→ **Provided passage**:
• • • •

This repo contains the backend code for:

* https://analytics.pulpproject.org/ - The production site is the [main branch](https://github.com/pulp/analytics.pulpproject.org)
* https://dev.analytics.pulpproject.org/ - The dev site is the [dev branch](https://github.com/pulp/analytics.pulpproject.org/tree/dev)

## Analytics Data Flow

At a high level, the metrics data flows like this:

1. Pulpcore gathers and posts analytics daily data from each installation
2. The analytics site receives and stores the data without summarization
3. Once a day the data is summarized via a django command called on a cron job. This also cleans old
raw data after some time.
4. The charts on the site are visualized from the summary data

### Gathering and Submitting Data

Pulpcore installations gather the metrics and submit them to either the dev or prod site
depending on what the version strings of the pulp components are. If all version strings are
GA releases its sent to the production sent, otherwise it's sent to the dev site. See the
[get_analytics_posting_url() code](https://github.com/pulp/pulpcore/blob/main/pulpcore/app/tasks/analytics.py#L25).

• • • •

→ **Information provided**:
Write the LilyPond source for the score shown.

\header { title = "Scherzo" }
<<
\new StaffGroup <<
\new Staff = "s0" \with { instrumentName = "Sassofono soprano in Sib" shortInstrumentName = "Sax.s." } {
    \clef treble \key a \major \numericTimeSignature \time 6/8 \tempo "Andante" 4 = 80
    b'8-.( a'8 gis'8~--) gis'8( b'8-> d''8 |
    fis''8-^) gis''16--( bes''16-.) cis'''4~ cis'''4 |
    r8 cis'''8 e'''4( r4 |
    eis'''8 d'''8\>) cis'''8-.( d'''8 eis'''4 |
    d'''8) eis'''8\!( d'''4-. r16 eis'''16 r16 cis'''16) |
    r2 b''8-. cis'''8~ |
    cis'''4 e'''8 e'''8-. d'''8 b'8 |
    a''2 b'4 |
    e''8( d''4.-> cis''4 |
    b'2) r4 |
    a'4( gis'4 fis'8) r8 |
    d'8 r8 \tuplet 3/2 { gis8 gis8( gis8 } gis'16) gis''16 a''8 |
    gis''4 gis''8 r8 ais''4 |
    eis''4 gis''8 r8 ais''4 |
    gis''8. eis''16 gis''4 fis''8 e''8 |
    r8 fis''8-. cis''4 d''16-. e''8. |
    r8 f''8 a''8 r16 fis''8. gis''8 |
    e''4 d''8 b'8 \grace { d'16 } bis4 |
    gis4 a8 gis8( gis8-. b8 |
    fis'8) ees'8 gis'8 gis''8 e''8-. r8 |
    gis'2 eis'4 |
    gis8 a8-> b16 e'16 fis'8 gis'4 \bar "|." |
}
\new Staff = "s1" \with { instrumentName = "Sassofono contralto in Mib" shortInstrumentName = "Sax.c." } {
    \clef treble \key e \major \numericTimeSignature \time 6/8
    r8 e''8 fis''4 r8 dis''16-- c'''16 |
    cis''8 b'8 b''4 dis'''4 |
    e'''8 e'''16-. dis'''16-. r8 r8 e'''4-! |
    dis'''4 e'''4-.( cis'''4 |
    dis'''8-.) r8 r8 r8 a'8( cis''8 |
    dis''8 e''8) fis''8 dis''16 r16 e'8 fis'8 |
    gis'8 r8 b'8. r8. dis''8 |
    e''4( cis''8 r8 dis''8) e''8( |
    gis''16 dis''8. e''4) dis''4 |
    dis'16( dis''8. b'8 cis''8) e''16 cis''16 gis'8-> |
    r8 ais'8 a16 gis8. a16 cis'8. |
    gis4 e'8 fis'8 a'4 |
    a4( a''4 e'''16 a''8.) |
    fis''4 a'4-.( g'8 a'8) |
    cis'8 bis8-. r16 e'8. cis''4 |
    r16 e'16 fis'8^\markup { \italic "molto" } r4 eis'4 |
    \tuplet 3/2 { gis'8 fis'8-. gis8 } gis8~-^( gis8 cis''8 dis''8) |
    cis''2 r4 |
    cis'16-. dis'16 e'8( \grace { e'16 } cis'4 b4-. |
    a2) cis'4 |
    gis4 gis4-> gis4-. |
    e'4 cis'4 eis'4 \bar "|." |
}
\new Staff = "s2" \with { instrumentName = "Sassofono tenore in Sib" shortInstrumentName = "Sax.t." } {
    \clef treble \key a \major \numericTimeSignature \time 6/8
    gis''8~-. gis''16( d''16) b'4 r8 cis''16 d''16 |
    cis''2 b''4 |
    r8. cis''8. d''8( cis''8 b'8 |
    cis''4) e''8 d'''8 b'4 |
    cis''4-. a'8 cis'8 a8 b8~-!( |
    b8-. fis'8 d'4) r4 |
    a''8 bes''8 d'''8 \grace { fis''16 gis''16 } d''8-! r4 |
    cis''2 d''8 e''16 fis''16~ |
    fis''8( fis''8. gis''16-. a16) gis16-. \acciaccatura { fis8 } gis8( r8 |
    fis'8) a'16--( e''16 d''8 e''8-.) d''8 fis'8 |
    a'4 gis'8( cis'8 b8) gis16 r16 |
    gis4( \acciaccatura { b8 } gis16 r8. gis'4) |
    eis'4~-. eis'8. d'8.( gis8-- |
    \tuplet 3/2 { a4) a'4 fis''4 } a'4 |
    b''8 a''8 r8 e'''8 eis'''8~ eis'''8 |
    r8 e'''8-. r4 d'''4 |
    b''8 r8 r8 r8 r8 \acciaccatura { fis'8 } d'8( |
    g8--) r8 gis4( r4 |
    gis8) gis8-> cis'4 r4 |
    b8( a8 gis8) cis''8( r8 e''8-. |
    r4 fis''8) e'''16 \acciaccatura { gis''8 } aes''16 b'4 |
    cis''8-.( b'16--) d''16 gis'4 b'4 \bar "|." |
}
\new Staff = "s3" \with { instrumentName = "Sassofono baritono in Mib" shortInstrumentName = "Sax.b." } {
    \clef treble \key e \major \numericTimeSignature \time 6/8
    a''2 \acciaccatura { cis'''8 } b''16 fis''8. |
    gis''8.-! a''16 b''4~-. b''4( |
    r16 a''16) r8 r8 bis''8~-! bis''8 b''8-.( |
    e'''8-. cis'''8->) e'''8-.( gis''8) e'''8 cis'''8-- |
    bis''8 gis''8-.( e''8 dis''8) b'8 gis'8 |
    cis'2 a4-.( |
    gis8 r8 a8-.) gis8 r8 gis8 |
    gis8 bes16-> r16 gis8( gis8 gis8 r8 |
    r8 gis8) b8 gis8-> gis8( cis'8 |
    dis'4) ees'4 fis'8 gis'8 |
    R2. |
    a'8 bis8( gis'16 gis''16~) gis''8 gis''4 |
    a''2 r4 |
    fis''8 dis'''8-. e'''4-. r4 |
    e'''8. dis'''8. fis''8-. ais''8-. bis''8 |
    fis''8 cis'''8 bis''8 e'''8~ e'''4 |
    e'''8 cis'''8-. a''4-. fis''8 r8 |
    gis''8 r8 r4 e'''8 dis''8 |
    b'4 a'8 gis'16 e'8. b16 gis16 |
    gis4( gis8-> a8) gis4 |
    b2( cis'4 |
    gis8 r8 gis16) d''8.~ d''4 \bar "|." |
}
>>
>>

• • • •

→ **Aim of the exercise**:
Answer these questions using the Pulp analytics passage above:
(a) Which branch does the dev site use?
(b) How often is the stored data summarized, and what runs the summarization?
(c) Under what condition does a Pulpcore installation send its metrics to the production site?

→ **Solution for this exercise**:
(a) The dev branch.
(b) Once a day, through a django command called on a cron job.
(c) When all the version strings of the pulp components are GA releases.